With all due respect, Rev. Winzer, however important it is to challenge the unbeliever's presuppositions in his scientific endeavor, it is just as important to present a positive answer. All destruction and no construction seems irresponsible and fruitless. It doesn't help the confused sheep whose job or studies, for instance, brings him face to face with such information. I think we must do more than just hammer home the confession. We must do that, but we must also try to help him navigate the data storm. Surely we don't want to create in his mind either a dualism where he has 6-day truth and sabbath truth. Nor do we want to tell him to ignore the data. So what do we tell him? Now I'm not suggesting that a pastor must master the intricacies of the genome or nanophysics, but somebody should do a better job of it than what I see on Answers in Genesis. 

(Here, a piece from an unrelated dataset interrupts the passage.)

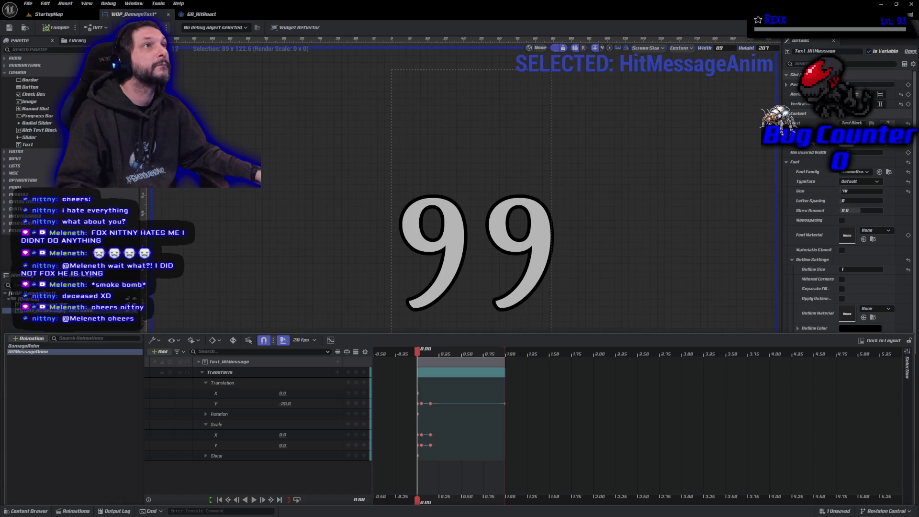
# Add a Render Opacity track to Text_HitMessage, collapse Transform, and select the new track
pyautogui.click(338, 363)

Thanks Nate. If you don't mind, I'll let you take the heat for a while. You seem better equipped to provide specifics, anyway.  And I'm sleepy.


----------



## MW

chbrooking said:


> With all due respect, Rev. Winzer, however important it is to challenge the unbeliever's presuppositions in his scientific endeavor, it is just as important to present a positive answer.


 
A positive answer to what? Proverbs 13:16, "Every prudent man dealeth with knowledge: but a fool layeth open his folly." The kinds of "observations" we are dealing with are a mass of conjecture built upon the flimsy foundation of a few relics with no unformitarian conditions to substantiate anything. A wise man, in this scenario, is one who waits until he hears testimony and evaluates evidence which can lead to a substantial conclusion.


----------



## chbrooking

NateLanning said:


> Organizations such as Answers in Genesis do address some of these issues. Unfortunately, their arguments are often built out of armies of straw men or are just scientific word salads tossed together to sound impressive but completely lack any real substance.


 
versus



armourbearer said:


> The kinds of "observations" we are dealing with are a mass of conjecture built upon the flimsy foundation of a few relics with no unformitarian conditions to substantiate anything.


 
Since both sides accuse the other of straw men and conjectures (and not entirely without warrant), I'm issuing a desideratum. That's all my posts have been about -- the plea for believers to do a better job of dealing with the data. I don't want us to adopt unbiblical assumptions. But neither do I want us to ignore things we see just because they don't fit our current understanding. Let's either find how they actually do fit, or further our understanding.


----------



## sastark

Amazon.com: Faith, Form, and Time: What the Bible Teaches and Science Confirms about Creation and the Age of the Universe (9780805424621): Kurt Wise: Books

I don't agree with everything Dr. Wise has to say; however, he does present some thoughts on what a biblical, young earth, research program should look like. Maybe this book can help with some of your issues/questions, Pastor Brooking.


----------



## Nate

armourbearer said:


> I am as skeptical of "creation-science" as any; but may I ask, as a believer in the Bible and its testimony concerning the creation of man in the image of God, how do you respond to the findings you have put forward?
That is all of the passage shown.